Tasted in Chablis with Benoit Droin, 30 April, 2014.
Domaine Jean-Paul et Benoit DROIN
8 boulevard de Ferrières
Tel. +33 (0)3 86 42 16 78+33 (0)3 86 42 16 78
The Droin family is certainly amongst the oldest in Chablis; since 1620, there have been fourteen generations of vignerons. In 1965 Jean-Paul joined the business and in 1999, his youngest son Benoit also came to the domaine.
Benoit on working the vines:
“We are ‘raisonné.’ The most important part for us, is working the soil. Of-course we try to minimise the number of treatments we make, but this working of the soil nourishes it, and it is from this that we get the quality in our grapes.”
Benoit on harvesting:
Like many here in Chablis we use machines to harvest, but we use our hands too. Where I differ with some of my fellow producers is where they say ‘we use a machine for harvesting our Chablis and Petit Chablis, but only hands for our 1er and Grand Crus.’ For me, either a machine is good enough to harvest or not, and I think it is. But we have plots at all levels where I don’t use a machine, but that’s due to either the age of the vines or the specific training of those vines, nothing else.”
Benoit on his cuvées:
All but the Chablis and Petit Chablis see a little oak elevage. I’ve already 15 separate cuvées, I don’t need more. For that reason, there are lots of different parcels and vine-ages in my Chablis Villages, but rather than make individual cuvées such as Vieilles-Vignes etcetera, I prefer the ‘melting-pot’ approach. Likewise, our Vaillons contains 5 of the possible 7 ‘Vaillons vineyards’ but like the Chablis Villages, I prefer to have just one cuvée. That way my wine will be the same in San Fransisco as it is here in France.”
2012 Petit Chablis
Fresh, pretty aromas with a twist of ripeness. Starts rather mineral in the mouth, the sweetness only really showing itself in the mid-palate and into the finish. Good concentration, good Petit Chablis.
2012 Chablis 1er Vaillons
A faint herb with a modest, underlying, ripe fruit – rather a discrete aromatic. Round with a hint of fat and a growing intensity. Good density yet nice elegance. Faintly sweet finishing.

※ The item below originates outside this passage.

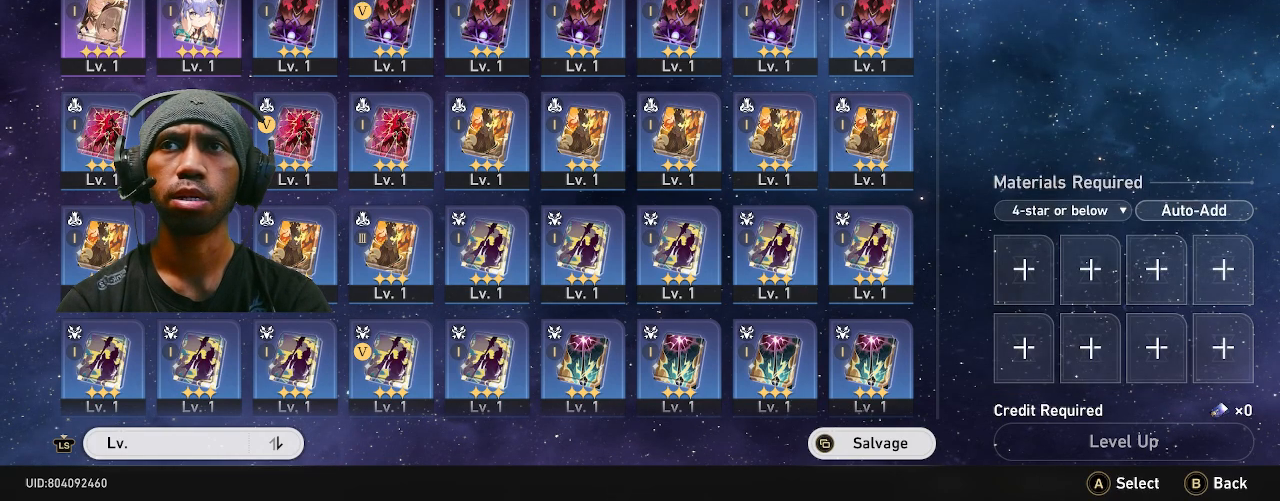
{"dt_ms": 500, "buttons": ["R2"], "left_stick": "center", "right_stick": "center", "events": []}
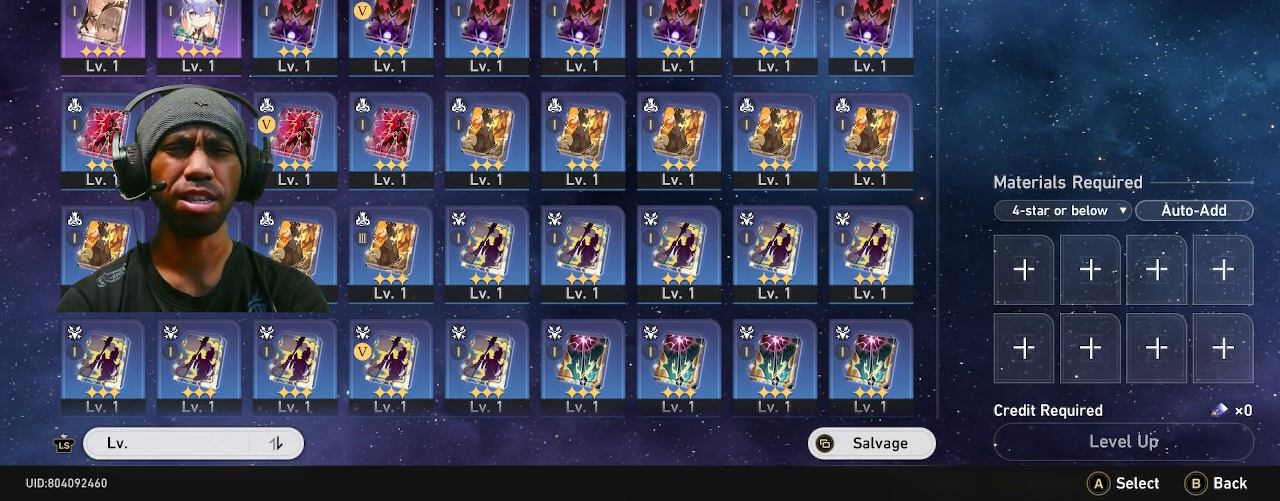
{"dt_ms": 500, "buttons": ["R2"], "left_stick": "center", "right_stick": "center", "events": [[150, "left_stick", "right"], [283, "left_stick", "center"]]}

2012 Chablis 1er Montmains
A deeper style of aromatic – ‘more Burgundian’. In the mouth this is fresh, intense and wide – modestly textured and with a lovely, developing, mouth-watering sweet fruit. Beautifully mineral and finishing long, long…
From south-facing old vines.
The aromatic is more direct and fresh. Rounder, not so padded, more mineral and lithe than the Montmains – more tension. The finish slowly decaying, is a little subtle but very elegant. I like this very much.
2012 Chablis 1er Fourchame
“Our version of Fourchaume; it’s the biggest 1er with so many exposures and locations – they are all different!”
Ripe with a faint barrel creaminess and a lovely floral note. Round, rich but beautifully ‘cut’ by the acidity. This wine starts Burgundian (Côte d’Or-ian) but finishes like Chablis.
2012 Chablis 1er Monté de Tonnerre
Fumé silex says Benoit – I would have said a faint reduction, classic, this cuvée always shows it. So there! That said I find a similar note in the palate. Mineral, stony, acidity that takes control from the mid-palate onwards. Very, very long. Normally 10-15 years to peak, says Benoit.
A very pretty nose that is rounded with a few floral anecdotes. Full, cool fruit, minerals and density – all with perfect balance. Lovely finishing finesse. Simply gorgeous.
The aroma is bigger and richer, also with a few creamy barrel notes. Round, some density and richness too, yet finely balanced and packaged. Lovely and long. It’s as good as the Vaudesir, but has a completely different shape.
2012 Chablis Les Clos
Depth, aromatic freshness. Very mineral in the mouth. Round, with plenty of density but balance too. Again it’s a wide flavour and that width follows through into the finish. Lovely, lovely length.